Self-acceptance is understanding your actual limitations and working within them. It is getting rid of the shame and accepting that this is how things are right now. That does not mean giving up or becoming actually lazy. It means learning how to work with your brain and body instead of constantly fighting against them.
It means planning for low-energy days. Paying attention to patterns. Maybe social situations drain you. Planning a low-energy recovery day after a social event may lower stress and help you recover faster. Maybe today your brain refuses to focus on tedious tasks, so instead of spending the entire day shaming yourself for failing at them, you shift toward something more active or stimulating that works better with your brain today.
It means accepting when you planned for productivity but your body genuinely cannot do it today.
There are days that I simply accept I will not be productive. There are days my migraines are so bad I leave work, hide in my dark bedroom, and sleep for most of the day. By accepting that reality instead of fighting it, I allow my brain and body to recover. Tomorrow becomes a brand new day instead of turning one bad day into three because I pushed myself beyond what my body could handle.
That flows into self-compassion.
Show yourself the compassion you may not have received growing up. How would you speak to a friend in the same situation? Would you call them lazy? Weak? Worthless because they needed rest?
Probably not.
So why is that acceptable for you?
Become your own best friend instead of your own drill sergeant.
I recently heard a quote that stuck with me:
“If you were given the job of caring for a person, would you take care of them the way you take care of yourself?”
Well, that person is you.
Your job is to care for your body and brain. To fuel them. Rest them. Support them. Pay attention to what they need instead of constantly punishing them for struggling.
Are you doing a good job taking care of your person?
One of the problems with modern productivity culture is that most of it is designed around neurotypical brains and generally healthy bodies. It often assumes consistent energy, consistent focus, consistent motivation, and the ability to perform at roughly the same level every day.
But ADHD and chronic illness do not work that way.
Our brains and bodies are often inconsistent by nature. Capacity fluctuates. Focus fluctuates. Energy fluctuates. Symptoms fluctuate.
That does not mean productivity is bad or that goals do not matter. It simply means many of us need different approaches to productivity than the ones we are constantly being told we “should” be using.
For some people productivity looks like powering through a twelve-hour workday and then going to the gym afterward. For someone else, productivity may look like answering two important emails, taking a shower, eating a real meal, and resting before their body completely crashes.
Both still count.
The problem is not productivity itself. The problem is measuring ourselves against systems that were never built with our brains, bodies, or nervous systems in mind.

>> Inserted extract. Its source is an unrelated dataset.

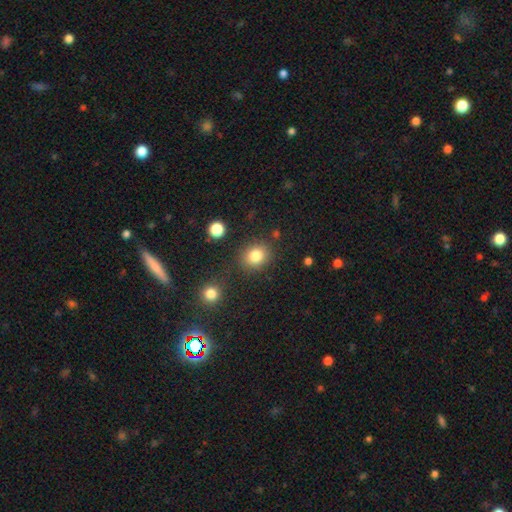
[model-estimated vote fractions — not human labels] Morphology: type=smooth (83%); roundness=round (71%); merging=none (81%).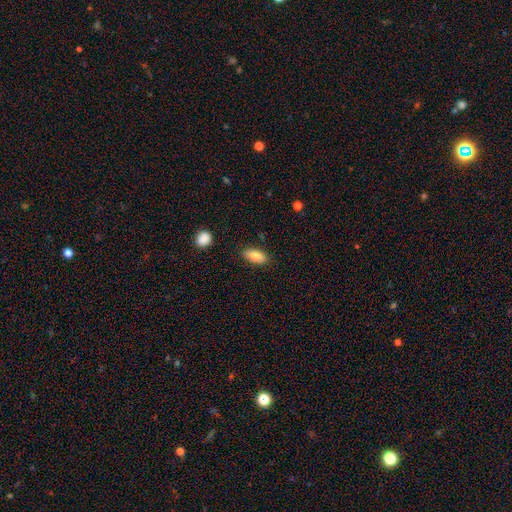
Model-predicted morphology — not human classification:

So for us, small things matter too on low-capacity days.
Taking a shower matters.
Drinking water matters.
Answering one email matters.
Putting away one dish matters.
Going outside for five minutes matters.
Sometimes surviving a difficult day while treating yourself with kindness is an accomplishment.
The goal is not perfection.
The goal is sustainability.
Because most people cannot hate themselves into becoming healthy, regulated, productive human beings long term. Shame may create short bursts of panic-driven productivity, but eventually it extracts a price.
Burnout.
Exhaustion.
Emotional collapse.
Physical symptoms.
Paralysis.
Self-compassion is not permission to stop living your life. It is permission to stop brutalizing yourself while you live it.
You are not a machine designed for endless output. You are a human nervous system.
Some days you will sprint.
Some days you will shuffle forward.
Some days survival itself may be the accomplishment.
But keep moving when you can, even if the movement is small.
Because small progress is still progress.
And maybe learning to work with ourselves instead of constantly fighting against our own brains and bodies is not weakness after all.
Maybe it is the beginning of healing.